Howard Zinn Papers, 1956-1970

Scope and Content Note

The records document the functions and activities of the Madison Hillel Foundation and are most complete for the period 1924 to 1965. The records are organizized in these seven series: Historical and Early Administrative Records, Correspondence, Financial Records, Subject Files, Oral Histories, Publicity, and Publications.

HISTORICAL AND EARLY ADMINISTRATIVE RECORDS contains extensive files of newspaper clippings about Hillel from 1924 to 1932 and the minute books (1911-1932) of two University of Wisconsin-Madison Jewish student organizations which preceded the Hillel Foundation on campus. The Wisconsin Menorah Society, which was more academically oriented than Hillel, eventually merged with the Foundation. The Palestine Builders' Society was a Zionist group.

CORRESPONDENCE is extremely fragmentary and consists of only a few unrelated letters organized chronologically. Other correspondence is filed throughout the collection under appropriate subject headings.

Annual fiscal audits of the Foundation and its student loan fund have been filed under FINANCIAL RECORDS. These show receipts and disbursements and with the exception of 1932 are complete from 1926 to 1958.

The major emphasis of the SUBJECT FILES is the Building Fund. The records are those of Morris Jacobs, treasurer of the fund from its inception in 1943 to its completion in 1958. General correspondence offers a wealth of information regarding the efforts of members of the Wisconsin Jewish community to build a permanent facility for the UW-Madison Hillel. The entire campaign is exceptionally well documented and includes detailed financial records of the money raised as well as spent during the course of the fund-raising.

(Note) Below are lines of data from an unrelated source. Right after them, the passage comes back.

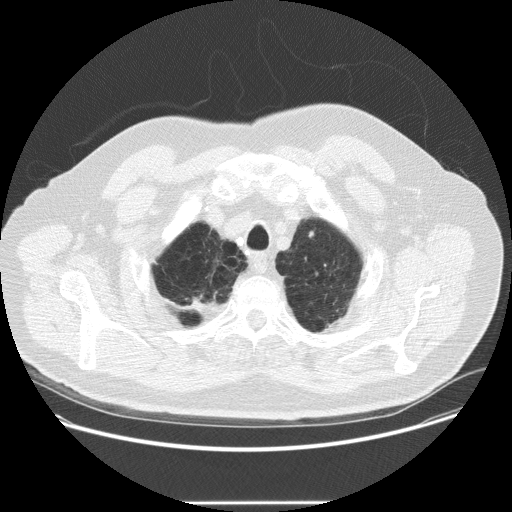
Chest CT (low-dose screening protocol), one axial image. Second screening round (one year after baseline). Lung window (W 1500 / L -600 HU). 2.5 mm slice thickness. Standard (soft-tissue) reconstruction kernel (STANDARD). 120 kVp. Slice 45 of 265 in the series. Male participant, aged 64 years at enrolment. Current smoker at enrolment.
Expert-annotated lung lesion, bounding box (x1, y1, x2, y2) in pixels: (298, 223, 326, 250). Reader record for this screening exam (exam-level; its link to the box is not recorded): non-calcified nodule or mass ≥4 mm, left upper lobe, 5 × 3 mm, smooth margins, soft tissue attenuation, pre-existing on the prior screen: no. Official screen result: positive, other. Later outcome: lung cancer diagnosed 300 days after this screen — adenocarcinoma, NOS, left upper lobe, poorly differentiated (G3), stage IA (AJCC 6th edition), 8 mm at pathology.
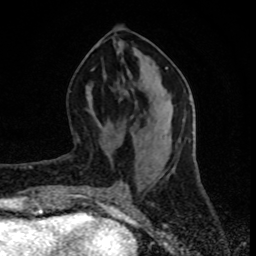
Breast MRI (dynamic contrast-enhanced), one axial slice. Slice 35 of 80 in the series (ordered by position). Cropped to one breast. Dynamic contrast-enhanced series, time point 2 of 8 at this slice position (early post-contrast). 1.5 T. TE 4.2 ms, TR 7 ms. 2 mm slice thickness. 256 × 256 image matrix, field of view 160 × 160 mm. Female patient.
Structures marked on this image (semi-automatically segmented with operator editing):
- enhancing-tissue mask used for the functional tumour volume (all voxels passing the contrast-enhancement thresholds inside the analysis volume; usually the tumour): bounding box [x1, y1, x2, y2] px = [70, 133, 79, 157]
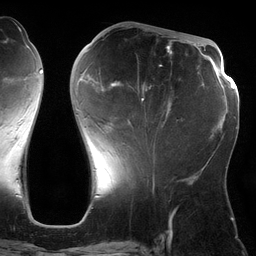
Breast MRI (dynamic contrast-enhanced), one axial slice; cropped to one breast; dynamic contrast-enhanced series, time point 2 of 6 at this slice position (early post-contrast); 3 T; TE 2.7 ms, TR 6.5 ms; 256 × 256 image matrix, field of view 200 × 200 mm. Female patient.
Outlined on this slice (semi-automatic segmentation, software-assisted and operator-edited):
- enhancing-tissue mask used for the functional tumour volume (all voxels passing the contrast-enhancement thresholds inside the analysis volume; usually the tumour): bounding box <80,41,183,162> (left, top, right, bottom; pixels)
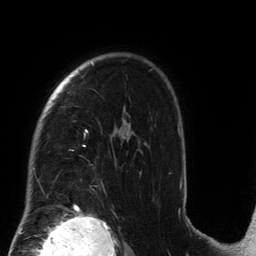
Breast MRI (dynamic contrast-enhanced), one axial slice; slice 102 of 134 in the series (ordered by position); cropped to one breast; dynamic contrast-enhanced series, time point 2 of 6 at this slice position (early post-contrast); 3 T; TE 2.7 ms, TR 6.5 ms; 1.2 mm slice thickness; 256 × 256 image matrix. Female patient.
Annotated regions visible in this slice (semi-automatically segmented with operator editing):
- enhancing-tissue mask used for the functional tumour volume (all voxels passing the contrast-enhancement thresholds inside the analysis volume; usually the tumour): bounding box <33,63,182,212> (left, top, right, bottom; pixels)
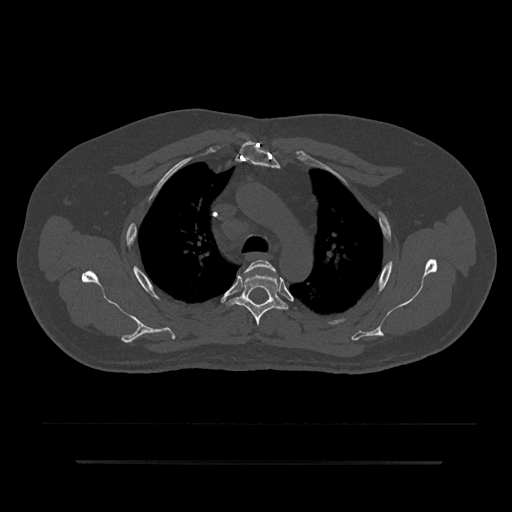
CT including the spine, one axial slice; position 622 of 797 along the scan axis; reconstruction kernel Br40s/3; 120 kVp; bone window (W 1800 / L 400 HU); 0.5 mm slice thickness; 512 × 512 image matrix. Male patient, age 59 years. From the clinical record (not read from this slice): primary cancer: bile ducts; vertebrae with lytic lesions (as recorded): T10.
Structures marked on this image (semi-automatically segmented with operator editing):
- T3 vertebra: bounding box <246,260,277,277> (left, top, right, bottom; pixels)
- T4 vertebra: <226,270,289,326>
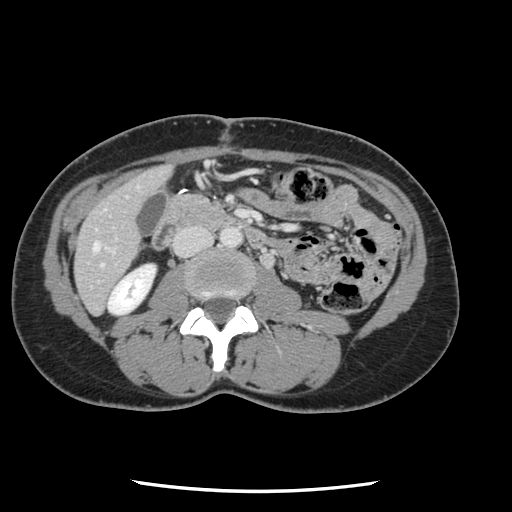
Contrast-enhanced abdominal CT, one axial slice. Slice 24 of 134 in the series (ordered by position). Intravenous contrast given. Soft-tissue window (W 400 / L 40 HU). 512 × 512 image matrix, field of view 330 × 330 mm. From the clinical record (not read from this slice): patient: male, age 73 years at operation; diagnosis: colorectal cancer liver metastases, imaged before liver resection; multiple liver metastases: yes; largest metastasis: 3.4 cm.
Structures marked on this image (expert manual segmentation):
- hepatic veins: bounding box (x1, y1, x2, y2) in pixels: (93, 242, 99, 251)
- liver: (76, 167, 171, 313)
- planned liver remnant (the part of the liver to remain after resection): (76, 167, 171, 313)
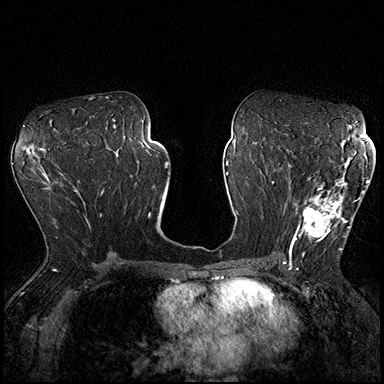
Breast MRI (dynamic contrast-enhanced), one axial slice; position 100 of 200 along the scan axis; dynamic contrast-enhanced series, time point 2 of 8 at this slice position (early post-contrast); 3 T; TE 2.3 ms, TR 4.4 ms; 384 × 384 image matrix, field of view 360 × 360 mm. Female patient.
Outlined on this slice (semi-automatic segmentation, software-assisted and operator-edited):
- enhancing-tissue mask used for the functional tumour volume (all voxels passing the contrast-enhancement thresholds inside the analysis volume; usually the tumour): bounding box <289,162,370,254> (left, top, right, bottom; pixels)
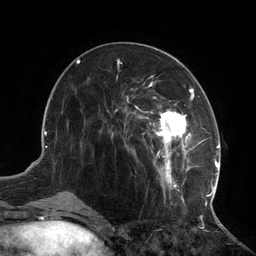
Breast MRI (dynamic contrast-enhanced), one axial slice; slice 50 of 134 in the series (ordered by position); cropped to one breast; dynamic contrast-enhanced series, time point 2 of 6 at this slice position (early post-contrast); 3 T; TE 2.7 ms, TR 6.5 ms; 1.2 mm slice thickness; 256 × 256 image matrix. Female patient.
Outlined on this slice (semi-automatic segmentation, software-assisted and operator-edited):
- enhancing-tissue mask used for the functional tumour volume (all voxels passing the contrast-enhancement thresholds inside the analysis volume; usually the tumour): bounding box (x1, y1, x2, y2) in pixels: (108, 75, 217, 210)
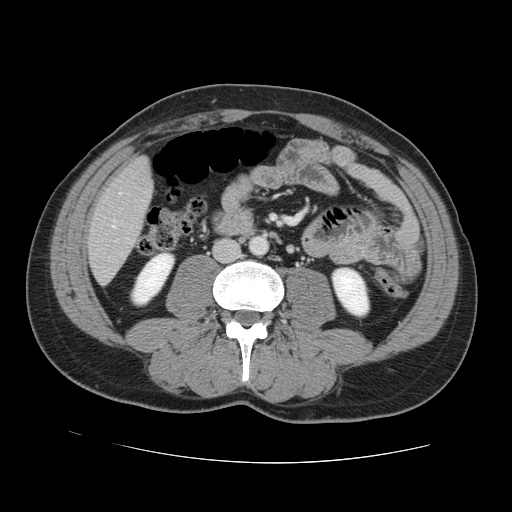
Contrast-enhanced abdominal CT, one axial slice. 120 kVp. Intravenous contrast given. Soft-tissue window (W 400 / L 40 HU). 512 × 512 image matrix, field of view 380 × 380 mm. From the clinical record (not read from this slice): patient: male, age 55 years at operation; diagnosis: colorectal cancer liver metastases, imaged before liver resection; multiple liver metastases: yes; largest metastasis: 2.9 cm; disease in both lobes: yes.
Outlined on this slice (outlined manually by an expert reader):
- hepatic veins: box from (x=112, y=193) to (x=121, y=228) px
- liver: (x=90, y=159)–(x=151, y=282)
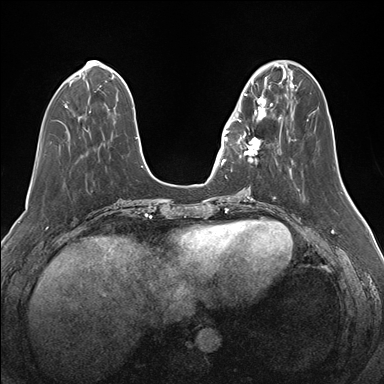
Breast MRI (dynamic contrast-enhanced), one axial slice. Dynamic contrast-enhanced series, time point 2 of 7 at this slice position (early post-contrast). 1.5 T. TE 1.5 ms, TR 4.1 ms. 1.1 mm slice thickness. 384 × 384 image matrix, field of view 340 × 340 mm. Female patient.
Structures marked on this image (semi-automatic segmentation, software-assisted and operator-edited):
- enhancing-tissue mask used for the functional tumour volume (all voxels passing the contrast-enhancement thresholds inside the analysis volume; usually the tumour): bounding box (x1, y1, x2, y2) in pixels: (234, 82, 274, 164)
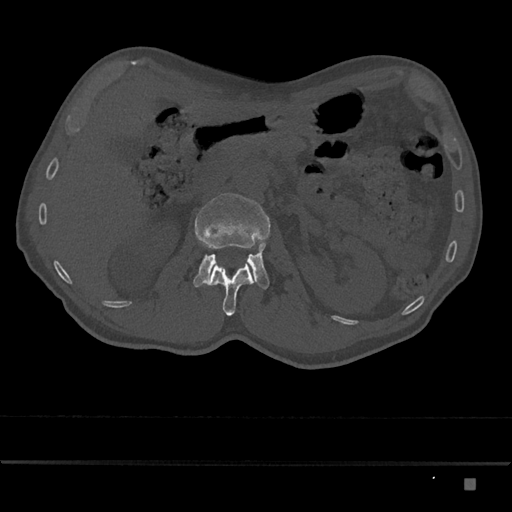
CT including the spine, one axial slice. Slice 511 of 797 in the series (ordered by position). 120 kVp. Bone window (W 1800 / L 400 HU). 0.5 mm slice thickness. 512 × 512 image matrix. Patient: male, 72 years. From the clinical record (not read from this slice): primary cancer: prostate.
Outlined on this slice (semi-automatically segmented with operator editing):
- L1 vertebra: box from (x=206, y=262) to (x=255, y=316) px
- L2 vertebra: (x=193, y=193)–(x=270, y=289)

The remainder of the SUBJECT FILES pertain to various activities, interests, and duties with which Rabbi Alan Lettofsky has been involved, primarily during the 1960s and 1970s. Most of the files pertain to Jewish Studies and document classes, discussion groups, lecture series, and social activities sponsored by Hillel during this period. The Common Ground file relates to a defunct counseling center sponsored by seven UW-Madison religious centers. The Jewish Education Committee file is composed of material about pre-college education for Jewish youth. The Reactivation of King David Lodge file pertains to efforts to reorganize and institute the Madison B'nai B'rith Lodge and is composed primarily of printed material published by B'nai B'rith for the purpose of Lodge organization and administration. Copies of creative, non-traditional religious services written for various occasions are filed under Religious Services Performed at Hillel. The Printed materials file contains B'nai B'rith literature on Jewish community, Jewish life, and social issues such as aging, venereal disease, and youth cults. Articles about Jews, clippings, and photocopied fragments of Biblical commentaries comprise the Miscellany file.

In July of 1975, the Hillel Foundation at UW-Madison and the Wisconsin Society for Jewish Learning sponsored a series of ORAL HISTORY PRESENTATIONS. Tape recordings of four of the speakers in this public program are available in this collection. Henry Shapiro, UPI's Moscow Bureau chief and professor of journalism at the UW relates some of his experiences as a Jew in the Soviet Union. Margaret Hollerman, a demographer and convert to Judaism discusses her experiences living in Japan. A Fort Atkinson, Wisconsin couple, Barbara and Milton Lorman, describe living as Jews in a small town. Farhad Selki, an Iranian student of Jewish descent, compares and contrasts his experiences as a Jew in Iran with his life in the U.S.

The PUBLICITY scrapbooks include announcements, advertisements, and articles about Hillel programs, activities and membership. They offer exceptional documentation of the changing interests and concerns of Hillel staff and students from 1956 to 1965.

An incomplete set of journals published by the Hillel Foundation at UW-Madison can be found in the PUBLICATIONS series. A complete run of its newspaper, The Hillel Review, is available in the Library of the State Historical Society of Wisconsin.